**ABOUT THIS TASK**
Among the records that follow, set down only the lines from the one containing "cup: none [420,437,493,501]" to the one containing "remote control: none [35,205,78,249]", both included, exactly.

**DATASET RECORDS**
=== Begin Enclosure ===
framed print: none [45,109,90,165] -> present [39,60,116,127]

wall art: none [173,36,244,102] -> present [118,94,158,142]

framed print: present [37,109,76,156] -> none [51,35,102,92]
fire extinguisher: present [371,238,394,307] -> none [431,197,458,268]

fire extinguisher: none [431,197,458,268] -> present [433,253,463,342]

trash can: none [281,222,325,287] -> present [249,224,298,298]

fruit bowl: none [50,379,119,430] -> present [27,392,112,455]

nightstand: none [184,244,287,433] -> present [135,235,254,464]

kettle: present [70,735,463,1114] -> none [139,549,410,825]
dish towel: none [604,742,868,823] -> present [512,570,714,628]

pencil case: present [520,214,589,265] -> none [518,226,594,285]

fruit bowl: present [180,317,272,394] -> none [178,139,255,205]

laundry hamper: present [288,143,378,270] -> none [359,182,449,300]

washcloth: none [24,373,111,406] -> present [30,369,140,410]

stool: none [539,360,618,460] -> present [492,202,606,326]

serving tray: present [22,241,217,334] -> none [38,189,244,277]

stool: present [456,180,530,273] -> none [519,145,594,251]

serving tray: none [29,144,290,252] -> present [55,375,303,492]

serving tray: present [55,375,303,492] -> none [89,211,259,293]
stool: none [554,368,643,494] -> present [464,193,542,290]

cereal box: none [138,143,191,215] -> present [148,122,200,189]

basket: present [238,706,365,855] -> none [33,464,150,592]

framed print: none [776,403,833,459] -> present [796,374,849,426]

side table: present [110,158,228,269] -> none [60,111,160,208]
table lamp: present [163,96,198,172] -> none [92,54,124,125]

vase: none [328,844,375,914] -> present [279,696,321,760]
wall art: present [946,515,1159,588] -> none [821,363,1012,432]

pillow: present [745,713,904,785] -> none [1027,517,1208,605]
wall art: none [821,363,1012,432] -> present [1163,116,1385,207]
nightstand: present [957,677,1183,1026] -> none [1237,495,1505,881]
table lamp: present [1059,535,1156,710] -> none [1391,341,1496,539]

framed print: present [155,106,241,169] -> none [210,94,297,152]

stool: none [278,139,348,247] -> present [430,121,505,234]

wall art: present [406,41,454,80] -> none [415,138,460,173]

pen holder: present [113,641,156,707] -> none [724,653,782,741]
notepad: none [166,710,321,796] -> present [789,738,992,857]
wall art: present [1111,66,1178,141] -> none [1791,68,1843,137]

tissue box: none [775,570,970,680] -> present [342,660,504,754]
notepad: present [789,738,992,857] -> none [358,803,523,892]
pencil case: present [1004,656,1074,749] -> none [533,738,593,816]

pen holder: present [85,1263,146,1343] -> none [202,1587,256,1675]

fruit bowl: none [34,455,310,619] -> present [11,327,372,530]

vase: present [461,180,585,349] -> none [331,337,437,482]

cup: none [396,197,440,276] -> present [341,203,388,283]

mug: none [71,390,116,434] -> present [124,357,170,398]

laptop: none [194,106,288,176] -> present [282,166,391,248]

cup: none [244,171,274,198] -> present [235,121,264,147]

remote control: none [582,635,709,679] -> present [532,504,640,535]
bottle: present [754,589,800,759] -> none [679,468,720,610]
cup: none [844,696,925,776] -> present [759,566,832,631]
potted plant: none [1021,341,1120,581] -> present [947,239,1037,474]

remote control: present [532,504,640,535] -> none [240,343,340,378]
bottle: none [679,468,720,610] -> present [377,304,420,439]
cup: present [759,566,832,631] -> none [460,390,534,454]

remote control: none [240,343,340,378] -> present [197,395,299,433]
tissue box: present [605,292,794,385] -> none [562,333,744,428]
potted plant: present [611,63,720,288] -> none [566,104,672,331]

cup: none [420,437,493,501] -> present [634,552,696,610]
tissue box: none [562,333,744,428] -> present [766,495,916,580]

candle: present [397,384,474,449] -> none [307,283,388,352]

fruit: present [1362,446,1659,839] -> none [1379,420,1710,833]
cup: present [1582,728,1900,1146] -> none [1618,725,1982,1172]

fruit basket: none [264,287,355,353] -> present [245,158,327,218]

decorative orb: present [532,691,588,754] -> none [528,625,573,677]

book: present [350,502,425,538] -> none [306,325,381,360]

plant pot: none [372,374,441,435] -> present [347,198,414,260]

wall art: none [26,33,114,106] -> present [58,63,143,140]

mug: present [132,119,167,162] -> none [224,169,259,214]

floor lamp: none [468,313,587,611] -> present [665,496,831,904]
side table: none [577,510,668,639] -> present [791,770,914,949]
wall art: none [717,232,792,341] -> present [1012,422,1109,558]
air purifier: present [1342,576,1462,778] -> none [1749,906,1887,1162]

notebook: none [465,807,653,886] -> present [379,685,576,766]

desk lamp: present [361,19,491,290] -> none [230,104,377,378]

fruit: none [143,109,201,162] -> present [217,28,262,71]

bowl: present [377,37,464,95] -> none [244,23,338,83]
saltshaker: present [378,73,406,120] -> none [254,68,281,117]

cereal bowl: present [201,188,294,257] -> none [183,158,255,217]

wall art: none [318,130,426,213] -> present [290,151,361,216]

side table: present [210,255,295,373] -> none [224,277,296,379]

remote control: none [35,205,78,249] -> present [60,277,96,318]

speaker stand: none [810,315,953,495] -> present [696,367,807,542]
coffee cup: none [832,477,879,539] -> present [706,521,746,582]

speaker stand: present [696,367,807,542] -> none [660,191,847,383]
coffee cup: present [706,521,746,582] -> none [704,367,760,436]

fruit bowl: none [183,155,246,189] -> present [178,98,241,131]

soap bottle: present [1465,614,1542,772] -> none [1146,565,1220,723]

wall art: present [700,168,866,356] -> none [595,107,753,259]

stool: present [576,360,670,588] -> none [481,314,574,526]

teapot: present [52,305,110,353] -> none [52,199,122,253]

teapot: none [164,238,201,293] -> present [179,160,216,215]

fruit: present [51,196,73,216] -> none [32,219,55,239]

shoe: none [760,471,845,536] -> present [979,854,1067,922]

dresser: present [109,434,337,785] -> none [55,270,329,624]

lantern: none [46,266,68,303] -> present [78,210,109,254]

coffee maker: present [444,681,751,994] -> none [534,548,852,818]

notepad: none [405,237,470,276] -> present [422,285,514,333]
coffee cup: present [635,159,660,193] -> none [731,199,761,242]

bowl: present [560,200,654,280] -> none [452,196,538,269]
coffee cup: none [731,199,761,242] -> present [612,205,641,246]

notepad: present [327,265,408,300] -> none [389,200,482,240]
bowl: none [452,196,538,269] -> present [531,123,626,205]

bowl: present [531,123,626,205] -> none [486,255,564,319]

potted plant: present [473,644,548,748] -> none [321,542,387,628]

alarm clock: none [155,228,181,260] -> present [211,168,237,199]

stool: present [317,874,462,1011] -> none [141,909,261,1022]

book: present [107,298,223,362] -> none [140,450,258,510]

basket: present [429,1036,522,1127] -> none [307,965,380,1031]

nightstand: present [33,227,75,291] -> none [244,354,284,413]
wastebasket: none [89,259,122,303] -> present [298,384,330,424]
=== End Enclosure ===
**SOLUTION TO THIS EXERCISE**
cup: none [420,437,493,501] -> present [634,552,696,610]
tissue box: none [562,333,744,428] -> present [766,495,916,580]

candle: present [397,384,474,449] -> none [307,283,388,352]

fruit: present [1362,446,1659,839] -> none [1379,420,1710,833]
cup: present [1582,728,1900,1146] -> none [1618,725,1982,1172]

fruit basket: none [264,287,355,353] -> present [245,158,327,218]

decorative orb: present [532,691,588,754] -> none [528,625,573,677]

book: present [350,502,425,538] -> none [306,325,381,360]

plant pot: none [372,374,441,435] -> present [347,198,414,260]

wall art: none [26,33,114,106] -> present [58,63,143,140]

mug: present [132,119,167,162] -> none [224,169,259,214]

floor lamp: none [468,313,587,611] -> present [665,496,831,904]
side table: none [577,510,668,639] -> present [791,770,914,949]
wall art: none [717,232,792,341] -> present [1012,422,1109,558]
air purifier: present [1342,576,1462,778] -> none [1749,906,1887,1162]

notebook: none [465,807,653,886] -> present [379,685,576,766]

desk lamp: present [361,19,491,290] -> none [230,104,377,378]

fruit: none [143,109,201,162] -> present [217,28,262,71]

bowl: present [377,37,464,95] -> none [244,23,338,83]
saltshaker: present [378,73,406,120] -> none [254,68,281,117]

cereal bowl: present [201,188,294,257] -> none [183,158,255,217]

wall art: none [318,130,426,213] -> present [290,151,361,216]

side table: present [210,255,295,373] -> none [224,277,296,379]

remote control: none [35,205,78,249] -> present [60,277,96,318]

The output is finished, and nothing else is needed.